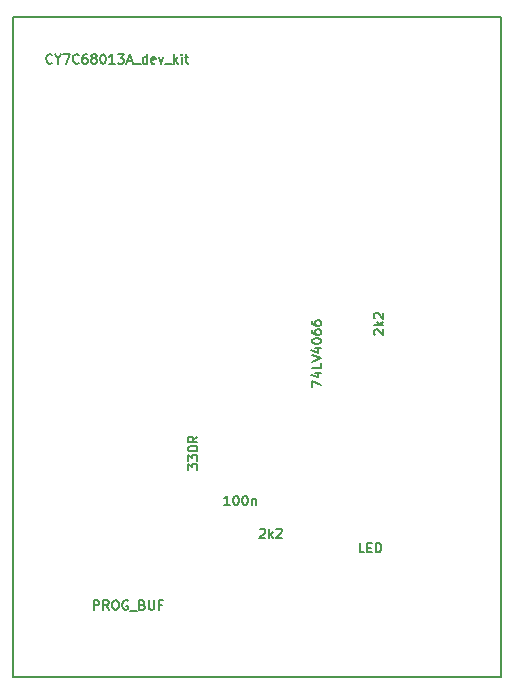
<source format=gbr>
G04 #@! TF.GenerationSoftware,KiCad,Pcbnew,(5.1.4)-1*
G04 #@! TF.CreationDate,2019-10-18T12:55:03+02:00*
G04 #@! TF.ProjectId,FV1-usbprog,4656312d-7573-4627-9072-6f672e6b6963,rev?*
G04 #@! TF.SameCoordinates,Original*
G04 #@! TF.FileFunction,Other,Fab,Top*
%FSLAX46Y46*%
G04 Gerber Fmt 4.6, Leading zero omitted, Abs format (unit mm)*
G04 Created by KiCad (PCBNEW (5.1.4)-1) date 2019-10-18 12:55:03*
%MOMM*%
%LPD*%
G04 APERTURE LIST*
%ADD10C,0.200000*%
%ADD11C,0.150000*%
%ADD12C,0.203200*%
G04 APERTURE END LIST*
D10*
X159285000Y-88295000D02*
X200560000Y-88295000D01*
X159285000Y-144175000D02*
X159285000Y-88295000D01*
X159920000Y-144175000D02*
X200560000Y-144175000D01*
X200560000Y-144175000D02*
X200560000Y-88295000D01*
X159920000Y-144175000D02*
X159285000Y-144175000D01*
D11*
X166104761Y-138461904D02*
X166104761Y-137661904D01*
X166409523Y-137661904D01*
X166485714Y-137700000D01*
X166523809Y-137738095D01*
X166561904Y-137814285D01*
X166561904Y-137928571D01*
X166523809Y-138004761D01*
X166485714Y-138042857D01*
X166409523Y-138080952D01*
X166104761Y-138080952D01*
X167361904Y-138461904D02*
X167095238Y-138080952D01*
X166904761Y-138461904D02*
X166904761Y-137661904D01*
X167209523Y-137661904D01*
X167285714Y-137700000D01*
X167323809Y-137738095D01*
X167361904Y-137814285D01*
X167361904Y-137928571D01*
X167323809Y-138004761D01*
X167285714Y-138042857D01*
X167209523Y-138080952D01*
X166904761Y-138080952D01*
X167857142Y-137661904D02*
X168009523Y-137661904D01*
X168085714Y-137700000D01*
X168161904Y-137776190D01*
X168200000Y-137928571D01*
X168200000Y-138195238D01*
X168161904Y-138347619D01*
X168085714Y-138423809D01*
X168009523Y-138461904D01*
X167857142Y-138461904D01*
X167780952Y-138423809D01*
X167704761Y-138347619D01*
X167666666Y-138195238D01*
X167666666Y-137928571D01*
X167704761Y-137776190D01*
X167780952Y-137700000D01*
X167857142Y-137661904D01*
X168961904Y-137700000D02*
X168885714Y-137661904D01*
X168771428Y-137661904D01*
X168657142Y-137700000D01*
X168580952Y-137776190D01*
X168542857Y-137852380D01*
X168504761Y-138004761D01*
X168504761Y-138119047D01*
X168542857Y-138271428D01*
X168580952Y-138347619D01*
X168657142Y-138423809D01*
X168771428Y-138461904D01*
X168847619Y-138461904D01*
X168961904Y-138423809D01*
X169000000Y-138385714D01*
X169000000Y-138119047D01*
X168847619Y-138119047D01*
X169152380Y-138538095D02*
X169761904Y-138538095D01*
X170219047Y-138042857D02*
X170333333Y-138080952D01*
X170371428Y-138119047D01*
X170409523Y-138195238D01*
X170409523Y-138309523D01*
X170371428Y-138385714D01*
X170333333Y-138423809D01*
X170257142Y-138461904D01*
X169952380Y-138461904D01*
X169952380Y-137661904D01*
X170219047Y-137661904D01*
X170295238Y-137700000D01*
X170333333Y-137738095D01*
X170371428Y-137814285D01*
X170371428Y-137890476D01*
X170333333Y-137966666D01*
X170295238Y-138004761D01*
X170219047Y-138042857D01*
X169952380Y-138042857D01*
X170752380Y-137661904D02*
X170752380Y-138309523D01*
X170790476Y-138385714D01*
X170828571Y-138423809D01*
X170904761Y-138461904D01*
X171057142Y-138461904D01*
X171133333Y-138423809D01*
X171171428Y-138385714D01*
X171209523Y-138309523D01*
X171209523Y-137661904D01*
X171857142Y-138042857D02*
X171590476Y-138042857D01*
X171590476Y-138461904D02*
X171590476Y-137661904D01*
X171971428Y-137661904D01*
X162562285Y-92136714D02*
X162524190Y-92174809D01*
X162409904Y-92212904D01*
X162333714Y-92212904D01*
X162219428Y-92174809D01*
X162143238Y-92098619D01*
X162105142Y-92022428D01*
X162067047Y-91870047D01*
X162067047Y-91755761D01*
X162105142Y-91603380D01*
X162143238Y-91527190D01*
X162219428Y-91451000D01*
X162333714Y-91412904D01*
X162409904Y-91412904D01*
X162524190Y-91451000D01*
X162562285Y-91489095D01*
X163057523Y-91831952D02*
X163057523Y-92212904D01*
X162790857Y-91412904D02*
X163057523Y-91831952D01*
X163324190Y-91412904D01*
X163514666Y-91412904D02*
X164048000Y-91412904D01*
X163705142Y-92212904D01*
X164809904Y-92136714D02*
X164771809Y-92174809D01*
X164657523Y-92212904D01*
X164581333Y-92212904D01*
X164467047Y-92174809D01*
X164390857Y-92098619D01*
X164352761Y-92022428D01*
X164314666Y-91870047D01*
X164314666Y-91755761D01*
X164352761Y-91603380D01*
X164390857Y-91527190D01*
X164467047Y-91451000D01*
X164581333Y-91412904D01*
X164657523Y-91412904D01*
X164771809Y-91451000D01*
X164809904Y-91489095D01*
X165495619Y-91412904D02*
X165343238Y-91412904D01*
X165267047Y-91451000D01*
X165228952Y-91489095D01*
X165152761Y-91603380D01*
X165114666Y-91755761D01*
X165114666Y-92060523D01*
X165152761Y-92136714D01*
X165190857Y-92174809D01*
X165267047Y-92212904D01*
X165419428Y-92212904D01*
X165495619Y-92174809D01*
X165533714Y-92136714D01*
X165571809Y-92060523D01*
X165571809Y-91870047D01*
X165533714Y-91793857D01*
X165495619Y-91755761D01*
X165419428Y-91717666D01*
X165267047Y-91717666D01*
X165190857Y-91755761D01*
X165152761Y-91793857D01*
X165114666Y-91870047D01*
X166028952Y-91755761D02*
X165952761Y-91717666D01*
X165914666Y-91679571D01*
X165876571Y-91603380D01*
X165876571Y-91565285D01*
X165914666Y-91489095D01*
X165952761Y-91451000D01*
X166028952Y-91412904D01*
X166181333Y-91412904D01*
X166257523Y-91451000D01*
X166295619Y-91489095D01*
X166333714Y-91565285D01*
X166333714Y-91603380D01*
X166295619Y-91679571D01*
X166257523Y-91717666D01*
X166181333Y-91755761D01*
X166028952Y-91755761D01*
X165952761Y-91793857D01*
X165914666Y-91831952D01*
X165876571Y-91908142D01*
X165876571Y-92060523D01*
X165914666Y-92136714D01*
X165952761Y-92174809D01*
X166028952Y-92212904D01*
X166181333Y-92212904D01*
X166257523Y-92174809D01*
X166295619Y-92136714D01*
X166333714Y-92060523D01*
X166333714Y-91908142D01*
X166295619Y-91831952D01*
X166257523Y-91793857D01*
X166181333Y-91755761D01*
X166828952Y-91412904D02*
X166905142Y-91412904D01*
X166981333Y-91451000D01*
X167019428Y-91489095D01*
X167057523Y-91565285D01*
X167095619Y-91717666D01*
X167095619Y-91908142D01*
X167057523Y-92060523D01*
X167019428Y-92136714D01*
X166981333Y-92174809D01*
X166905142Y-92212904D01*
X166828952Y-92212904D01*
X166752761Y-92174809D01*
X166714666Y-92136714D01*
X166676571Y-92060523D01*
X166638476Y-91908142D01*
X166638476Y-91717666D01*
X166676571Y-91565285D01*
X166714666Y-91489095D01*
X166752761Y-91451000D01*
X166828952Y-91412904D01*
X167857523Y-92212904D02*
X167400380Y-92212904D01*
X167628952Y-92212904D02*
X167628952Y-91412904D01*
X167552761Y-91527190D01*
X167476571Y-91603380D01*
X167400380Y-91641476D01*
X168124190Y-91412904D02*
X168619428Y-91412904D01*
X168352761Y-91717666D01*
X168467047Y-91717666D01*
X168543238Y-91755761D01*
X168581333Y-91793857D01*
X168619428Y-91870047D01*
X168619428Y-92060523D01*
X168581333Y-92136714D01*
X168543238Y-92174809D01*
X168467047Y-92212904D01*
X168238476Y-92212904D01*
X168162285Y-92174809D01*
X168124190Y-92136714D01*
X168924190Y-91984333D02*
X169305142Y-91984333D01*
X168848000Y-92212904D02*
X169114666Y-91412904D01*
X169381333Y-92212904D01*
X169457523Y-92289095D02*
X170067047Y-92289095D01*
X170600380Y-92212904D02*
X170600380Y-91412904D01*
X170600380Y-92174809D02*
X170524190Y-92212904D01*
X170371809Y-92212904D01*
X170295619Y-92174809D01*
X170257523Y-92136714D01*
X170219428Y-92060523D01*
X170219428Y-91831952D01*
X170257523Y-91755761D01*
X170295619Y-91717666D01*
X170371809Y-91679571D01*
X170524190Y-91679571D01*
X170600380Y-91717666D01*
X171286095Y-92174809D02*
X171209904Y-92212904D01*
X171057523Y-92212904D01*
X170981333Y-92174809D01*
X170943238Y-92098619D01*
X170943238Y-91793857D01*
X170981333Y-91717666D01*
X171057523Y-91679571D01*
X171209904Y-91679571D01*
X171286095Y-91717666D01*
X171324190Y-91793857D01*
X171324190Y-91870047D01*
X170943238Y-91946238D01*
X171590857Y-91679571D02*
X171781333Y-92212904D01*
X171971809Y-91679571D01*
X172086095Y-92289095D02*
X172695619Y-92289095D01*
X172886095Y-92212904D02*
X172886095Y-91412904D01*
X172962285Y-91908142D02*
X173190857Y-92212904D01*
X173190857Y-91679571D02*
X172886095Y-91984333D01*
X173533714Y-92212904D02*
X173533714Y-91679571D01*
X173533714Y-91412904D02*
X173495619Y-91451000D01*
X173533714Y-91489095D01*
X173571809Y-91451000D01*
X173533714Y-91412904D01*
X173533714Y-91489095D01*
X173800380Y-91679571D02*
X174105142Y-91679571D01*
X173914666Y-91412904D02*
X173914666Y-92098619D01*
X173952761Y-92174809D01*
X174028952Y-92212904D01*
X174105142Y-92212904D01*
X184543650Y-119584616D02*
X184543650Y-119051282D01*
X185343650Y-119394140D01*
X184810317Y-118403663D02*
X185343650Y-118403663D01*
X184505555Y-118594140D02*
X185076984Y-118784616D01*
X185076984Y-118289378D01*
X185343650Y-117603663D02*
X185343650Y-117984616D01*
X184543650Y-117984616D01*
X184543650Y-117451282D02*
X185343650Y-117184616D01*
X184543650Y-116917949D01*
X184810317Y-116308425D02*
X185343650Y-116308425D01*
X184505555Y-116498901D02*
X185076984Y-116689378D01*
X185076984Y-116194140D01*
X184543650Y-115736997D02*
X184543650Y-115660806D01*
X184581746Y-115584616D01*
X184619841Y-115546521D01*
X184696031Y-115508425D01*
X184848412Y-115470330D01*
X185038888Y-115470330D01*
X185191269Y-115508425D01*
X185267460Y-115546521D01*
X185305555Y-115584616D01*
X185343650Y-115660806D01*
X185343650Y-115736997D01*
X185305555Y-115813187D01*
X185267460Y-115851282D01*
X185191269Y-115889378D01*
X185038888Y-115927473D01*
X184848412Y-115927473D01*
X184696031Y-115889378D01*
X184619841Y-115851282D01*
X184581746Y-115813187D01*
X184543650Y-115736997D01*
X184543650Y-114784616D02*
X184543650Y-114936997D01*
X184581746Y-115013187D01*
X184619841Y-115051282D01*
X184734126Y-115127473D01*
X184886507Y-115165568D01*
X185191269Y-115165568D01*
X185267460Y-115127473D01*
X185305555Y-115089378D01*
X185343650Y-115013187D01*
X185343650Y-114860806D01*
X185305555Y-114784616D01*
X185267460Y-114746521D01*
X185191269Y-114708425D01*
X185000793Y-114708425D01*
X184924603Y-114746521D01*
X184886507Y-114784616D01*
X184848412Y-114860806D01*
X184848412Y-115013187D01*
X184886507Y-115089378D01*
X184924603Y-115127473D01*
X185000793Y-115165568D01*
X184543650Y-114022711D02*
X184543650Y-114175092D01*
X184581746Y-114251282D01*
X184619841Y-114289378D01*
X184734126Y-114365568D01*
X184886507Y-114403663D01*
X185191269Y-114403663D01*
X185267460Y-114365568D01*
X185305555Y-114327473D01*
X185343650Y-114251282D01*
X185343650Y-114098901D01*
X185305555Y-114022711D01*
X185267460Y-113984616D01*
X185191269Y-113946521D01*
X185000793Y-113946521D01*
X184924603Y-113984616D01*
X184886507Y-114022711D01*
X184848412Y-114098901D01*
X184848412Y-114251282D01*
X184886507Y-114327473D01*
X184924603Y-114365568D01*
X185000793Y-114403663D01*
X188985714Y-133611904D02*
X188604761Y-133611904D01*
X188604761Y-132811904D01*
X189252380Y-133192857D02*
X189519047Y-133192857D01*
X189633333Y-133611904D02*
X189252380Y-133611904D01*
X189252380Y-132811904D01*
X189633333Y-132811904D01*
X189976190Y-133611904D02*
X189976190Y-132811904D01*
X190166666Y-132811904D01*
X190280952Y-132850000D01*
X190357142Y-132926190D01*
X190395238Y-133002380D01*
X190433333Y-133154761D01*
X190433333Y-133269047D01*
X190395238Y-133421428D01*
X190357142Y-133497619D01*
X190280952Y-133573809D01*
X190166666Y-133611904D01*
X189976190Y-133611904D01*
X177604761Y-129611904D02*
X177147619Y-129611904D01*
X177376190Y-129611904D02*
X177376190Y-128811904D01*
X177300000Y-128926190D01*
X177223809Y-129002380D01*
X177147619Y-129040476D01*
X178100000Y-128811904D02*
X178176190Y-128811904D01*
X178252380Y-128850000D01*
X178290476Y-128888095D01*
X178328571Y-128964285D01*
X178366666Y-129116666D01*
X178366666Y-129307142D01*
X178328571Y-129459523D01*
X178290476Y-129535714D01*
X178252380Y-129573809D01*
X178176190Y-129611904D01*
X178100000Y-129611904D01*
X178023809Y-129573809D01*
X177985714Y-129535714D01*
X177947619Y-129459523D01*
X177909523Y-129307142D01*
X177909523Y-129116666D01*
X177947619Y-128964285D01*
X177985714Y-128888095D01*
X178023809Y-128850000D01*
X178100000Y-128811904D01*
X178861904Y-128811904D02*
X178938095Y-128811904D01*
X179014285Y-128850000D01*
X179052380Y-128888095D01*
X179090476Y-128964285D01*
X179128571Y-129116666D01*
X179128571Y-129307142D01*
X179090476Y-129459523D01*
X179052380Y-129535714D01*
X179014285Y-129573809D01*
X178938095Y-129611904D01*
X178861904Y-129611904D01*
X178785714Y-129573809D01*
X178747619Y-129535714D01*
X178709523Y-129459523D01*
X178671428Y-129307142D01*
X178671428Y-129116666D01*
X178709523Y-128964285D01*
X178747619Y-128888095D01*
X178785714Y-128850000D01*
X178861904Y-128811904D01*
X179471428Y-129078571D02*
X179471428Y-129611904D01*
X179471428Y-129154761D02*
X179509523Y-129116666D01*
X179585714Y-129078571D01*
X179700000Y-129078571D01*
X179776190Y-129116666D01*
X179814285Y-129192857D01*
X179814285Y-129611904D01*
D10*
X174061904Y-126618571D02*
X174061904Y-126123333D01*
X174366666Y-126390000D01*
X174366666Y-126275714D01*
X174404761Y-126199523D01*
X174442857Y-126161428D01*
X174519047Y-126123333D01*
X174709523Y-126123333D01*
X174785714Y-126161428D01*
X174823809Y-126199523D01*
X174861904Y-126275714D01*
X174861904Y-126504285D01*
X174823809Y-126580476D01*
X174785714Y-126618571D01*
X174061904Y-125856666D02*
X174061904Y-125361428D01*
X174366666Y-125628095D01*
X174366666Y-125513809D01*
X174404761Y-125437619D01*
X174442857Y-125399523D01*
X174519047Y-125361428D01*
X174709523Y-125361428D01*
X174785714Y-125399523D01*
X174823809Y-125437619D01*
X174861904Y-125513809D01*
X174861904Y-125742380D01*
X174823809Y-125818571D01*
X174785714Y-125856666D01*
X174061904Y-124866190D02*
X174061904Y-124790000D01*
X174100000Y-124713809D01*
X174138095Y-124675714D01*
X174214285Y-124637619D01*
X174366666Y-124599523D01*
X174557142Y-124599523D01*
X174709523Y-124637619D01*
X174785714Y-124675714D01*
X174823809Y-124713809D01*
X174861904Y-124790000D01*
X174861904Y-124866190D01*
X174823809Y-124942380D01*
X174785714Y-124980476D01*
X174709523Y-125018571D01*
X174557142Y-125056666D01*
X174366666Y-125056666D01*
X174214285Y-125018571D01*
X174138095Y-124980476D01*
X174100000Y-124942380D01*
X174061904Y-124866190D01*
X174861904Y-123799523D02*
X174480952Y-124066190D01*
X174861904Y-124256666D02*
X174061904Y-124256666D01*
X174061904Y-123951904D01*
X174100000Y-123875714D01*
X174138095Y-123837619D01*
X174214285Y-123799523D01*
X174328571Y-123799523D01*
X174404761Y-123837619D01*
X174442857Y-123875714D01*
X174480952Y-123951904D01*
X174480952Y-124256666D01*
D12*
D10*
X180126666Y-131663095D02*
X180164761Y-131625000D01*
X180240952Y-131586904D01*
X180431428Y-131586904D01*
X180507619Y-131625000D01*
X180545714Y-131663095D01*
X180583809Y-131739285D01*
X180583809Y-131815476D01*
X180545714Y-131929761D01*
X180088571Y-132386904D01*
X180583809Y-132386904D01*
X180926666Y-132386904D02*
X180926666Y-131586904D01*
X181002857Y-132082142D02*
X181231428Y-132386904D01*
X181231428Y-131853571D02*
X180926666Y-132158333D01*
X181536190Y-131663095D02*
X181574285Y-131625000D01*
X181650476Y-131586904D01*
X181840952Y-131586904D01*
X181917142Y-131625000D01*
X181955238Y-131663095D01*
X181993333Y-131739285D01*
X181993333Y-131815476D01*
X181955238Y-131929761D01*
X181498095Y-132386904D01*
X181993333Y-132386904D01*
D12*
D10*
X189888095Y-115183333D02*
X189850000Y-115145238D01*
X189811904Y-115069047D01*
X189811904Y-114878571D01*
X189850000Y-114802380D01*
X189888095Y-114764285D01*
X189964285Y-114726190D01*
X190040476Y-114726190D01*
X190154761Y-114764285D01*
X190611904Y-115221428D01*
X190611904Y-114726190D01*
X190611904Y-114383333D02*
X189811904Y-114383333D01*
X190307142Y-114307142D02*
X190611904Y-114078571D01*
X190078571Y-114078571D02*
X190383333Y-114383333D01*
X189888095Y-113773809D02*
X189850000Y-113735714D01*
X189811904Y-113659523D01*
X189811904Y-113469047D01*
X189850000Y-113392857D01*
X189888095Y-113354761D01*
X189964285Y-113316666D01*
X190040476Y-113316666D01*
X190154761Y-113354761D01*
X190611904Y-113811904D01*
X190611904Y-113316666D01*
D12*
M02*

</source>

....

_WORK INSTRUCTIONS_
Above are the records; copy exactly the lines from the line with "X170219428Y-92060523D01*" through the line with "X185343650Y-119394140D01*", both included.

_COMPLETED EXERCISE_
X170219428Y-92060523D01*
X170219428Y-91831952D01*
X170257523Y-91755761D01*
X170295619Y-91717666D01*
X170371809Y-91679571D01*
X170524190Y-91679571D01*
X170600380Y-91717666D01*
X171286095Y-92174809D02*
X171209904Y-92212904D01*
X171057523Y-92212904D01*
X170981333Y-92174809D01*
X170943238Y-92098619D01*
X170943238Y-91793857D01*
X170981333Y-91717666D01*
X171057523Y-91679571D01*
X171209904Y-91679571D01*
X171286095Y-91717666D01*
X171324190Y-91793857D01*
X171324190Y-91870047D01*
X170943238Y-91946238D01*
X171590857Y-91679571D02*
X171781333Y-92212904D01*
X171971809Y-91679571D01*
X172086095Y-92289095D02*
X172695619Y-92289095D01*
X172886095Y-92212904D02*
X172886095Y-91412904D01*
X172962285Y-91908142D02*
X173190857Y-92212904D01*
X173190857Y-91679571D02*
X172886095Y-91984333D01*
X173533714Y-92212904D02*
X173533714Y-91679571D01*
X173533714Y-91412904D02*
X173495619Y-91451000D01*
X173533714Y-91489095D01*
X173571809Y-91451000D01*
X173533714Y-91412904D01*
X173533714Y-91489095D01*
X173800380Y-91679571D02*
X174105142Y-91679571D01*
X173914666Y-91412904D02*
X173914666Y-92098619D01*
X173952761Y-92174809D01*
X174028952Y-92212904D01*
X174105142Y-92212904D01*
X184543650Y-119584616D02*
X184543650Y-119051282D01*
X185343650Y-119394140D01*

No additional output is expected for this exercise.